To that end of going to lectures to learn more, TheGardenLady attended a lecture entitled “Conifers for Your Garden” given by Steven Kristoph who has taught about conifer trees at Rutgers University for over 25 years. He also owns Steven Kristoph Nursery and has a website. 

Steven opened his lecture by saying how pleased he was that so many people attended his lecture since so many excellent websites can be Goggled up on conifer trees that one can find out just about all there is to know about conifers without leaving home.  Conifer trees are defined as a grouping of trees with needle or scale-like leaves (e.g. pine, spruce, cypress) and bear cones. They are usually, but not always, evergreen. A website that he recommends is The American Conifer Society.  This website lists all the conifers with photos as well as tells the readers where there are lectures or symposium on conifers.

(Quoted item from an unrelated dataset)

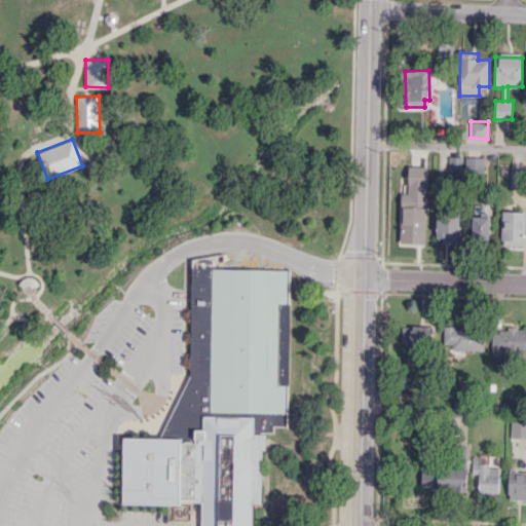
[(484,157),(466,157),(466,174),(484,174),(484,157)]
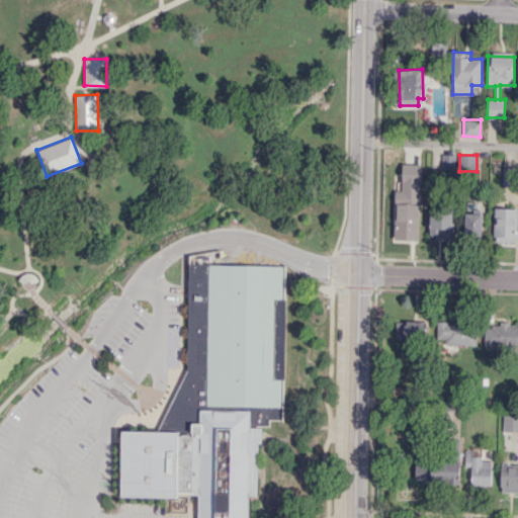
[(396,238),(396,201),(420,202),(419,239),(396,238)]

TheGardenLady was interested in attending this lecture to see if she could learn about a conifer that would be a good understory tree to plant in her front yard.  Not that TheGardenLady doesn’t have a lot of trees on her property, but she also has a lot of lawn that has to be mowed. And as nice as mowed lawn looks, as TheGardenLady ages, lawn mowing becomes more and more difficult so that the thought of less and less lawn seems very desirable.  In his lecture Kristoph was going to talk about 38 conifers. Hopefully, there would be one conifer that he would talk about that could grow in the shade under the massive old Sycamore trees. But not one conifer was mentioned by Steven that sounded like it would meet TheGardenLady’s needs.

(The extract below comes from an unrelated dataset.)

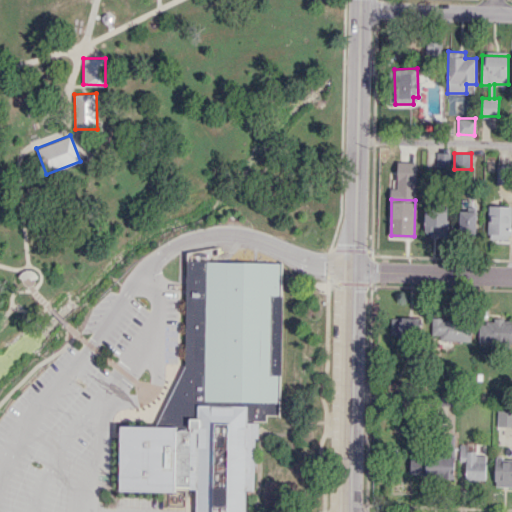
[(510,242),(510,206),(489,205),(488,241),(510,242)]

All the conifers he spoke about wanted sun – many were specimen trees, standing alone in the sun. So after the presentation, TheGardenLady went to talk to the speaker who told her that maybe the Hinoke Cypress which is a false cypress or the Arbirvutae which is the true cypress might grow in the difficult condition of under massive deciduous trees.  From his suggestions I am considering one of the dwarf hinoki cypresses, Chamaecyparis obtusa ‘Pygmaea’ or the Chamaecyparis obtusa ‘Nana Gracilis’.  But I will have to see how pricey they are before I make my decision.

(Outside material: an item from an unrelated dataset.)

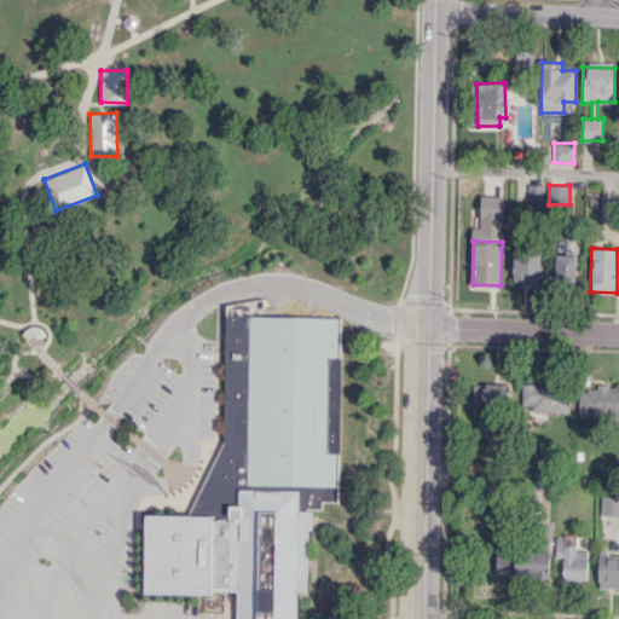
[(542,285),(542,253),(514,253),(513,284),(542,285)]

Meantime, lectures like catalogs are times for dreaming- dreaming about the future. One of my favorite  conifers is the deciduous one, Dawn redwood- Metasequoia Glyptostoboides which comes in a gold needled cultivar called Gold Rush. The regular form has leaves that turn a urns a unique pinkish tan to reddish bronze before dropping in the fall. This tree is one of the oldest living “fossils” on earth.  TheGardenLady would love to see a Dawn Redwood growing in her back yard.

If I were designing a new garden I would plant so many of the conifers Steven Kristoph spoke about- trees that are unique and architectural and add so much interest to the garden’s look – conifers like the Japanese Cryptomeria, Cryptomeria Japnica or Pinus Bungeana, the Lacebark Pine. Ah, to be rich like Croesus or a DuPont and to be able to create a garden for oneself and humanity. Every time I go to one of these wonderful gardens, like the Tower Hill Botanical Gardens in Mass. I thank the Lord that there were/are people with the foresight (and money)  to make gardens for mere mortals like TheGardenLady to enjoy.